AIM OF THE EXERCISE: Reproduce every line in the material below that holds "return".

*** MATERIAL TO PROCESS ***

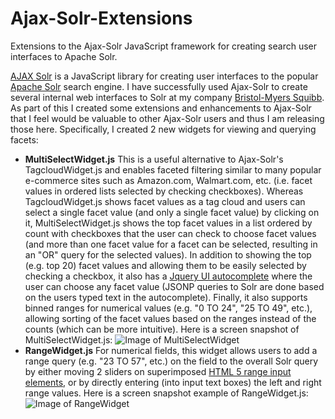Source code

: # Ajax-Solr-Extensions
Extensions to the Ajax-Solr JavaScript framework for creating search user interfaces to Apache Solr.

[AJAX Solr](https://github.com/evolvingweb/ajax-solr) is a JavaScript library for creating user interfaces to the popular [Apache Solr](http://lucene.apache.org/solr/) search engine. I have successfully used Ajax-Solr to create several internal web interfaces to Solr at my company [Bristol-Myers Squibb](http://www.bms.com). As part of this I created some extensions and enhancements to Ajax-Solr that I feel would be valuable to other Ajax-Solr users and thus I am releasing those here. Specifically, I created 2 new widgets for viewing and querying facets:

* **MultiSelectWidget.js** This is a useful alternative to Ajax-Solr's TagcloudWidget.js and enables faceted filtering similar to many popular e-commerce sites such as Amazon.com, Walmart.com, etc. (i.e. facet values in ordered lists selected by checking checkboxes). Whereas TagcloudWidget.js shows facet values as a tag cloud and users can select a single facet value (and only a single facet value) by clicking on it, MultiSelectWidget.js shows the top facet values in a list ordered by count with checkboxes that the user can check to choose facet values (and more than one facet value for a facet can be selected, resulting in an "OR" query for the selected values). In addition to showing the top (e.g. top 20) facet values and allowing them to be easily selected by checking a checkbox, it also has a [Jquery UI autocomplete](https://jqueryui.com/autocomplete/) where the user can choose any facet value (JSONP queries to Solr are done based on the users typed text in the autocomplete). Finally, it also supports binned ranges for numerical values (e.g. "0 TO 24", "25 TO 49", etc.), allowing sorting of the facet values based on the ranges instead of the counts (which can be more intuitive). Here is a screen snapshot of MultiSelectWidget.js:
![Image of MultiSelectWidget](http://biogit.pri.bms.com/github-enterprise-assets/0000/0031/0000/0004/3626c418-beb2-11e5-92d9-c4ada4c0589c.png)
* **RangeWidget.js** For numerical fields, this widget allows users to add a range query (e.g. "23 TO 57", etc.) on the field to the overall Solr query by either moving 2 sliders on superimposed [HTML 5 range input elements](http://www.w3schools.com/jsref/dom_obj_range.asp), or by directly entering (into input text boxes) the left and right range values. Here is a screen snapshot example of RangeWidget.js: ![Image of RangeWidget](http://biogit.pri.bms.com/github-enterprise-assets/0000/0031/0000/0005/380ac4e6-beb2-11e5-9f17-0b85035b7d98.png)
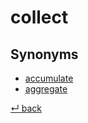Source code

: collect
=======

Synonyms
--------

  - [accumulate](./accumulate.md)
  - [aggregate](./aggregate.md)

[↵ back](README.md)
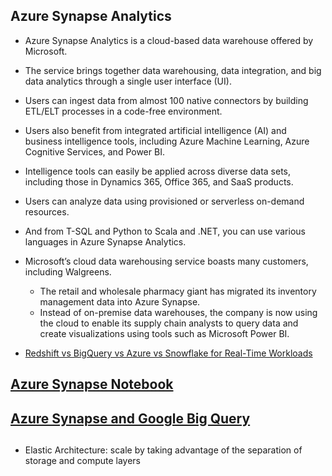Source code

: ## Azure Synapse Analytics  
- Azure Synapse Analytics is a cloud-based data warehouse offered by Microsoft. 
- The service brings together data warehousing, data integration, and big data analytics through a single user interface (UI).  
- Users can ingest data from almost 100 native connectors by building ETL/ELT processes in a code-free environment. 
- Users also benefit from integrated artificial intelligence (AI) and business intelligence tools, including Azure Machine Learning, Azure Cognitive Services, and Power BI. 
- Intelligence tools can easily be applied across diverse data sets, including those in Dynamics 365, Office 365, and SaaS products.

- Users can analyze data using provisioned or serverless on-demand resources. 
- And from T-SQL and Python to Scala and .NET, you can use various languages in Azure Synapse Analytics.

- Microsoft’s cloud data warehousing service boasts many customers, including Walgreens. 
  - The retail and wholesale pharmacy giant has migrated its inventory management data into Azure Synapse. 
  - Instead of on-premise data warehouses, the company is now using the cloud to enable its supply chain analysts to query data and create visualizations using tools such as Microsoft Power BI.  
  
 - [Redshift vs BigQuery vs Azure vs Snowflake for Real-Time Workloads](https://www.striim.com/blog/cloud-data-warehouse-comparison-redshift-vs-bigquery-vs-azure-vs-snowflake-for-real-time-data/)
 
 ## [Azure Synapse Notebook](https://medium.com/@am_ammi_said/azure-synapse-notebook-829ddf0e3b1e)  
 
 ## [Azure Synapse and Google Big Query](https://medium.com/@am_ammi_said/azure-synapse-analytics-studio-3d16ebc9d3da)   
 
 ## [](https://medium.com/@am_ammi_said/migrating-your-mission-critical-data-warehouse-to-azure-synapse-analytics-410ebb58ff65)
 
 - Elastic Architecture: scale by taking advantage of the separation of storage and compute layers
 
 
 
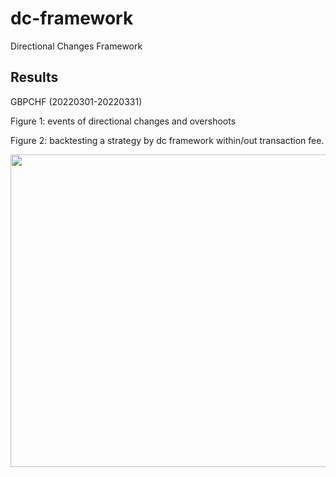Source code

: # dc-framework
Directional Changes Framework

## Results

GBPCHF (20220301-20220331)

Figure 1: events of directional changes and overshoots

Figure 2: backtesting a strategy by dc framework within/out transaction fee.

<img src="https://imgur.com/BEDNpze.png" width="700" height="500">
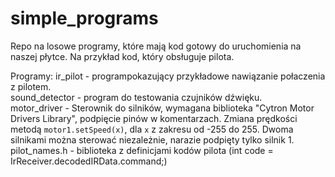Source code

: # simple_programs

Repo na losowe programy, które mają kod gotowy do uruchomienia na naszej płytce. Na przykład kod, który obsługuje pilota.<br />

Programy:
ir_pilot - programpokazujący przykładowe nawiązanie połaczenia z pilotem. <br />
sound_detector - program do testowania czujników dźwięku. <br />
motor_driver - Sterownik do silników, wymagana biblioteka "Cytron Motor Drivers Library", podpięcie pinów w komentarzach. Zmiana prędkości metodą `motor1.setSpeed(x)`, dla `x` z zakresu od -255 do 255. Dwoma silnikami można sterować niezależnie, narazie podpięty tylko silnik 1.<br />
pilot_names.h - biblioteka z definicjami kodów pilota (int code =  IrReceiver.decodedIRData.command;)<br />
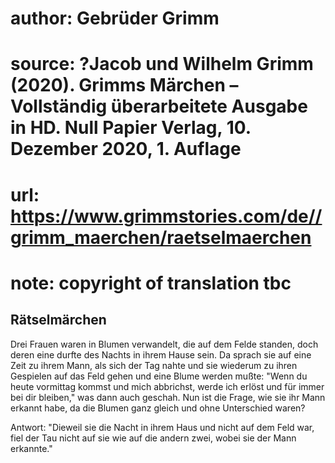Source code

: # author: Gebrüder Grimm
# source: ?Jacob und Wilhelm Grimm (2020). Grimms Märchen – Vollständig überarbeitete Ausgabe in HD. Null Papier Verlag, 10. Dezember 2020, 1. Auflage
# url: https://www.grimmstories.com/de//grimm_maerchen/raetselmaerchen
# note: copyright of translation tbc

## Rätselmärchen 

Drei Frauen waren in Blumen verwandelt, die auf dem Felde standen, doch
deren eine durfte des Nachts in ihrem Hause sein. Da sprach sie auf eine
Zeit zu ihrem Mann, als sich der Tag nahte und sie wiederum zu ihren
Gespielen auf das Feld gehen und eine Blume werden mußte: "Wenn du
heute vormittag kommst und mich abbrichst, werde ich erlöst und für
immer bei dir bleiben," was dann auch geschah. Nun ist die Frage, wie
sie ihr Mann erkannt habe, da die Blumen ganz gleich und ohne
Unterschied waren?

Antwort: "Dieweil sie die Nacht in ihrem Haus und nicht auf dem Feld
war, fiel der Tau nicht auf sie wie auf die andern zwei, wobei sie der
Mann erkannte."
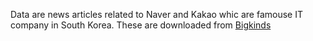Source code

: Data are news articles related to Naver and Kakao whic are famouse IT company in South Korea.
These are downloaded from [Bigkinds](https://www.bigkinds.or.kr/)
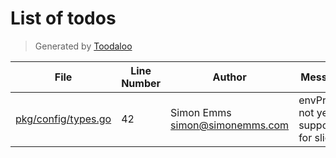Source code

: # List of todos

> Generated by [Toodaloo](https://toodaloo.dev)

| File | Line Number | Author | Message |
| --- | --- | --- | --- |
| [pkg/config/types.go](pkg/config/types.go#L42) | 42 | Simon Emms <simon@simonemms.com> | envPrefix not yet supported for slices |
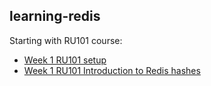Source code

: ## learning-redis

Starting with RU101 course:

* [Week 1 RU101 setup](docs/001-RU101-setup.md)
* [Week 1 RU101 Introduction to Redis hashes](docs/002-RU101-hashes.md)

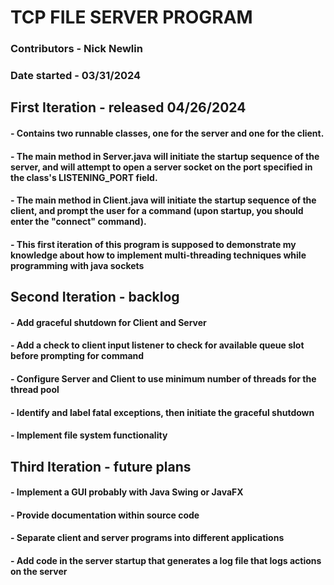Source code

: # TCP FILE SERVER PROGRAM
### Contributors - Nick Newlin
### Date started - 03/31/2024
## First Iteration - released 04/26/2024
#### - Contains two runnable classes, one for the server and one for the client.
#### - The main method in Server.java will initiate the startup sequence of the server, and will attempt to open a server socket on the port specified in the class's LISTENING_PORT field.
#### - The main method in Client.java will initiate the startup sequence of the client, and prompt the user for a command (upon startup, you should enter the "connect" command).
#### - This first iteration of this program is supposed to demonstrate my knowledge about how to implement multi-threading techniques while programming with java sockets
## Second Iteration - backlog
#### - Add graceful shutdown for Client and Server
#### - Add a check to client input listener to check for available queue slot before prompting for command
#### - Configure Server and Client to use minimum number of threads for the thread pool
#### - Identify and label fatal exceptions, then initiate the graceful shutdown
#### - Implement file system functionality
## Third Iteration - future plans
#### - Implement a GUI probably with Java Swing or JavaFX
#### - Provide documentation within source code
#### - Separate client and server programs into different applications
#### - Add code in the server startup that generates a log file that logs actions on the server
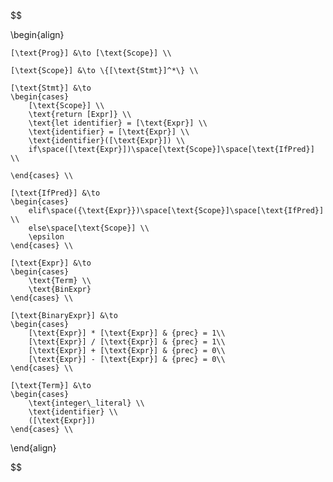 $$

\begin{align}

    [\text{Prog}] &\to [\text{Scope}] \\

    [\text{Scope}] &\to \{[\text{Stmt}]^*\} \\

    [\text{Stmt}] &\to 
    \begin{cases}
        [\text{Scope}] \\
        \text{return [Expr]} \\
        \text{let identifier} = [\text{Expr}] \\
        \text{identifier} = [\text{Expr}] \\
        \text{identifier}([\text{Expr}]) \\
        if\space([\text{Expr}])\space[\text{Scope}]\space[\text{IfPred}] \\

    \end{cases} \\

    [\text{IfPred}] &\to
    \begin{cases}
        elif\space({\text{Expr}})\space[\text{Scope}]\space[\text{IfPred}] \\
        else\space[\text{Scope}] \\
        \epsilon
    \end{cases} \\

    [\text{Expr}] &\to 
    \begin{cases}
        \text{Term} \\
        \text{BinExpr}
    \end{cases} \\

    [\text{BinaryExpr}] &\to
    \begin{cases}
        [\text{Expr}] * [\text{Expr}] & {prec} = 1\\
        [\text{Expr}] / [\text{Expr}] & {prec} = 1\\
        [\text{Expr}] + [\text{Expr}] & {prec} = 0\\
        [\text{Expr}] - [\text{Expr}] & {prec} = 0\\
    \end{cases} \\

    [\text{Term}] &\to 
    \begin{cases}
        \text{integer\_literal} \\
        \text{identifier} \\
        ([\text{Expr}])
    \end{cases} \\

\end{align}

$$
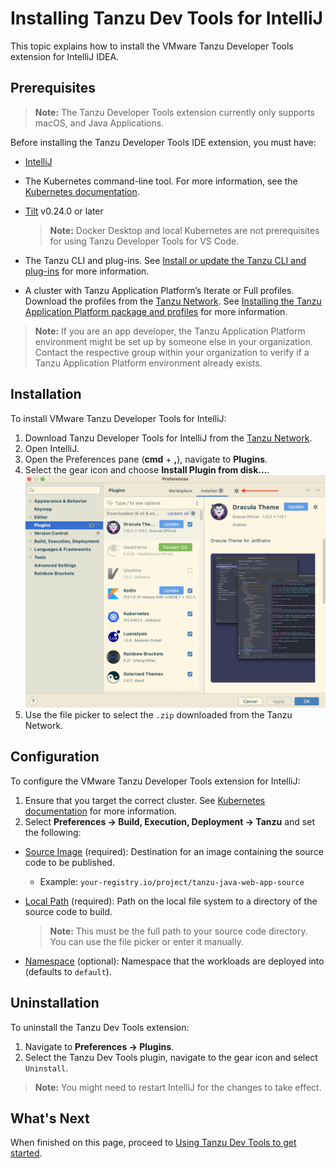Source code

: # Installing Tanzu Dev Tools for IntelliJ

This topic explains how to install the VMware Tanzu Developer Tools extension for IntelliJ IDEA.

## <a id="prerequisites"></a> Prerequisites

> **Note:** The Tanzu Developer Tools extension currently only supports macOS, and Java Applications.

Before installing the Tanzu Developer Tools IDE extension, you must have:

- [IntelliJ](https://www.jetbrains.com/idea/download/#section=mac)
- The Kubernetes command-line tool. For more information, see the [Kubernetes documentation](https://kubernetes.io/docs/tasks/tools/#kubectl).
- [Tilt](https://docs.tilt.dev/install.html) v0.24.0 or later

    >**Note:** Docker Desktop and local Kubernetes are not prerequisites for using Tanzu Developer Tools for VS Code.

- The Tanzu CLI and plug-ins. See [Install or update the Tanzu CLI and plug-ins](../install-tanzu-cli.html#-install-or-update-the-tanzu-cli-and-plug-ins) for more information.
- A cluster with Tanzu Application Platform’s Iterate or Full profiles. Download the profiles from the [Tanzu Network](https://network.tanzu.vmware.com/products/tanzu-application-platform/). See [Installing the Tanzu Application Platform package and profiles](install.html) for more information.

> **Note:** If you are an app developer, the Tanzu Application Platform environment might be set up by someone else in your organization. Contact the respective group within your organization to verify if a Tanzu Application Platform environment already exists.

## <a id="installation"></a> Installation

To install VMware Tanzu Developer Tools for IntelliJ:

1. Download Tanzu Developer Tools for IntelliJ from the [Tanzu Network](https://network.tanzu.vmware.com/products/tanzu-application-platform/).
1. Open IntelliJ.
  1. Open the Preferences pane (**cmd** + **,**), navigate to **Plugins**.
  2. Select the gear icon and choose **Install Plugin from disk...**.
  ![Gear icon inside the Plugins Preferences pane.](../images/intellij-gearIconPrefs.png)
  3. Use the file picker to select the `.zip` downloaded from the Tanzu Network.

## <a id="configuration"></a> Configuration

To configure the VMware Tanzu Developer Tools extension for IntelliJ:

1. Ensure that you target the correct cluster. See [Kubernetes documentation](https://kubernetes.io/docs/tasks/access-application-cluster/configure-access-multiple-clusters/) for more information.
1. Select **Preferences -> Build, Execution, Deployment -> Tanzu** and set the following:

- [Source Image](glossary.md#source-image) (required): Destination for an image containing the source code to be published.
    - Example: `your-registry.io/project/tanzu-java-web-app-source`
- [Local Path](glossary.md#local-path) (required): Path on the local file system to a directory of the source code to build.

    >**Note:** This must be the full path to your source code directory. You can use the file picker or enter it manually.
    
- [Namespace](glossary.md#namespace) (optional): Namespace that the workloads are deployed into (defaults to `default`).

## <a id="uninstallation"></a> Uninstallation

To uninstall the Tanzu Dev Tools extension:

1. Navigate to **Preferences -> Plugins**.
2. Select the Tanzu Dev Tools plugin, navigate to the gear icon and select `Uninstall`.

>**Note:** You might need to restart IntelliJ for the changes to take effect.

## <a id="whats-next"></a> What's Next

When finished on this page, proceed to [Using Tanzu Dev Tools to get started](getting-started.md).
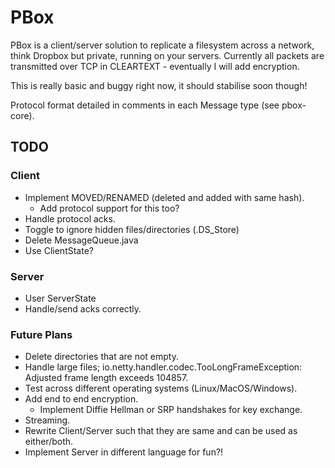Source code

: # PBox #

PBox is a client/server solution to replicate a filesystem across a network, think Dropbox but private, running on your servers.
Currently all packets are transmitted over TCP in CLEARTEXT - eventually I will add encryption.

This is really basic and buggy right now, it should stabilise soon though!

Protocol format detailed in comments in each Message type (see pbox-core).

## TODO ##

### Client ###

  * Implement MOVED/RENAMED (deleted and added with same hash).
    * Add protocol support for this too?
  * Handle protocol acks.
  * Toggle to ignore hidden files/directories (.DS_Store)
  * Delete MessageQueue.java
  * Use ClientState?

### Server ###

  * User ServerState
  * Handle/send acks correctly.

### Future Plans ###

  * Delete directories that are not empty.
  * Handle large files; io.netty.handler.codec.TooLongFrameException: Adjusted frame length exceeds 104857.
  * Test across different operating systems (Linux/MacOS/Windows).
  * Add end to end encryption.
    * Implement Diffie Hellman or SRP handshakes for key exchange.
  * Streaming.
  * Rewrite Client/Server such that they are same and can be used as either/both.
  * Implement Server in different language for fun?!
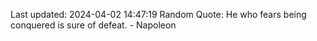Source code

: Last updated: 2024-04-02 14:47:19
Random Quote: He who fears being conquered is sure of defeat. - Napoleon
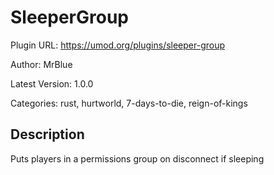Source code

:# SleeperGroup

Plugin URL: https://umod.org/plugins/sleeper-group

Author: MrBlue

Latest Version: 1.0.0

Categories: rust, hurtworld, 7-days-to-die, reign-of-kings

## Description

Puts players in a permissions group on disconnect if sleeping
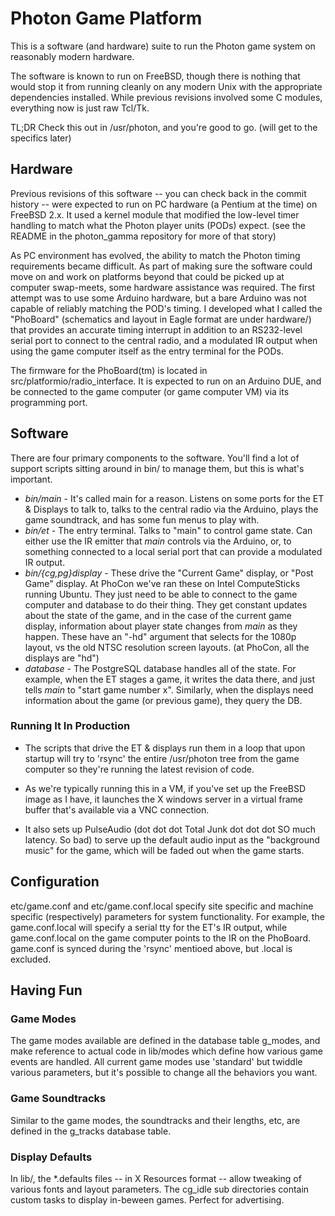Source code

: # Photon Game Platform

This is a software (and hardware) suite to run the Photon game system on reasonably modern hardware.

The software is known to run on FreeBSD, though there is nothing that would stop it from running cleanly on any modern Unix with the appropriate dependencies installed. While previous revisions involved some C modules, everything now is just raw Tcl/Tk.

TL;DR Check this out in /usr/photon, and you're good to go. (will get to the specifics later)

## Hardware

Previous revisions of this software -- you can check back in the commit history -- were expected to run on PC hardware (a Pentium at the time) on FreeBSD 2.x. It used a kernel module that modified the low-level timer handling to match what the Photon player units (PODs) expect. (see the README in the photon_gamma repository for more of that story)

As PC environment has evolved, the ability to match the Photon timing requirements became difficult. As part of making sure the software could move on and work on platforms beyond that could be picked up at computer swap-meets, some hardware assistance was required. The first attempt was to use some Arduino hardware, but a bare Arduino was not capable of reliably matching the POD's timing. I developed what I called the "PhoBoard" (schematics and layout in Eagle format are under hardware/) that provides an accurate timing interrupt in addition to an RS232-level serial port to connect to the central radio, and a modulated IR output when using the game computer itself as the entry terminal for the PODs.

The firmware for the PhoBoard(tm) is located in src/platformio/radio_interface. It is expected to run on an Arduino DUE, and be connected to the game computer (or game computer VM) via its programming port.

## Software

There are four primary components to the software. You'll find a lot of support scripts sitting around in bin/ to manage them, but this is what's important.

*  *bin/main* - It's called main for a reason. Listens on some ports for the ET & Displays to talk to, talks to the central radio via the Arduino, plays the game soundtrack, and has some fun menus to play with.
*  *bin/et* - The entry terminal. Talks to "main" to control game state. Can either use the IR emitter that *main* controls via the Arduino, or, to something connected to a local serial port that can provide a modulated IR output.
*  *bin/{cg,pg}display* - These drive the "Current Game" display, or "Post Game" display. At PhoCon we've ran these on Intel ComputeSticks running Ubuntu. They just need to be able to connect to the game computer and database to do their thing. They get constant updates about the state of the game, and in the case of the current game display, information about player state changes from *main* as they happen.  These have an "-hd" argument that selects for the 1080p layout, vs the old NTSC resolution screen layouts. (at PhoCon, all the displays are "hd")
*  *database* - The PostgreSQL database handles all of the state. For example, when the ET stages a game, it writes the data there, and just tells *main* to "start game number x". Similarly, when the displays need information about the game (or previous game), they query the DB.

### Running It In Production

*  The scripts that drive the ET & displays run them in a loop that upon startup will try to 'rsync' the entire /usr/photon tree from the game computer so they're running the latest revision of code.

*  As we're typically running this in a VM, if you've set up the FreeBSD image as I have, it launches the X windows server in a virtual frame buffer that's available via a VNC connection.

*  It also sets up PulseAudio (dot dot dot Total Junk dot dot dot SO much latency. So bad) to serve up the default audio input as the "background music" for the game, which will be faded out when the game starts.

## Configuration

etc/game.conf and etc/game.conf.local specify site specific and machine specific (respectively) parameters for system functionality. For example, the game.conf.local will specify a serial tty for the ET's IR output, while game.conf.local on the game computer points to the IR on the PhoBoard. game.conf is synced during the 'rsync' mentioed above, but .local is excluded.

## Having Fun

### Game Modes

The game modes available are defined in the database table g_modes, and make reference to actual code in lib/modes which define how various game events are handled. All current game modes use 'standard' but twiddle various parameters, but it's possible to change all the behaviors you want.

### Game Soundtracks

Similar to the game modes, the soundtracks and their lengths, etc, are defined in the g_tracks database table.

### Display Defaults

In lib/, the \*.defaults files -- in X Resources format -- allow tweaking of various fonts and layout parameters. The cg_idle sub directories contain custom tasks to display in-beween games. Perfect for advertising.

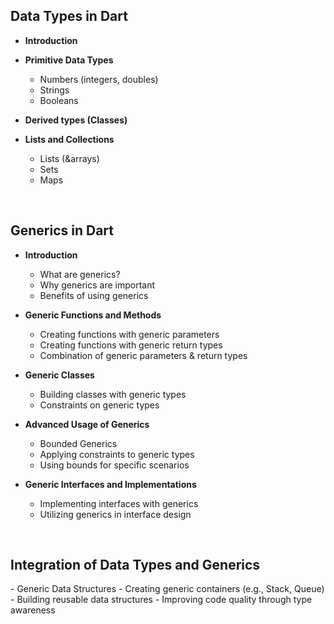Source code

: <h2>Data Types in Dart</h2>

- **Introduction**

- **Primitive Data Types**
  - Numbers (integers, doubles)
  - Strings
  - Booleans

- **Derived types (Classes)**
- **Lists and Collections**
  - Lists (&arrays)
  - Sets
  - Maps

<br>

<h2>Generics in Dart</h2>

- **Introduction**
  - What are generics?
  - Why generics are important
  - Benefits of using generics

- **Generic Functions and Methods**
  - Creating functions with generic parameters
  - Creating functions with generic return types
  - Combination of generic parameters & return types

- **Generic Classes**
  - Building classes with generic types
  - Constraints on generic types

- **Advanced Usage of Generics**
  - Bounded Generics
  - Applying constraints to generic types
  - Using bounds for specific scenarios

- **Generic Interfaces and Implementations**
  - Implementing interfaces with generics
  - Utilizing generics in interface design

<br>

<h2>Integration of Data Types and Generics</h2>
- Generic Data Structures
- Creating generic containers (e.g., Stack, Queue)
- Building reusable data structures
- Improving code quality through type awareness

*** End of MATERIAL TO PROCESS ***

ANSWER TO THE EXERCISE:
        \text{return [Expr]} \\
  - Creating functions with generic return types
  - Combination of generic parameters & return types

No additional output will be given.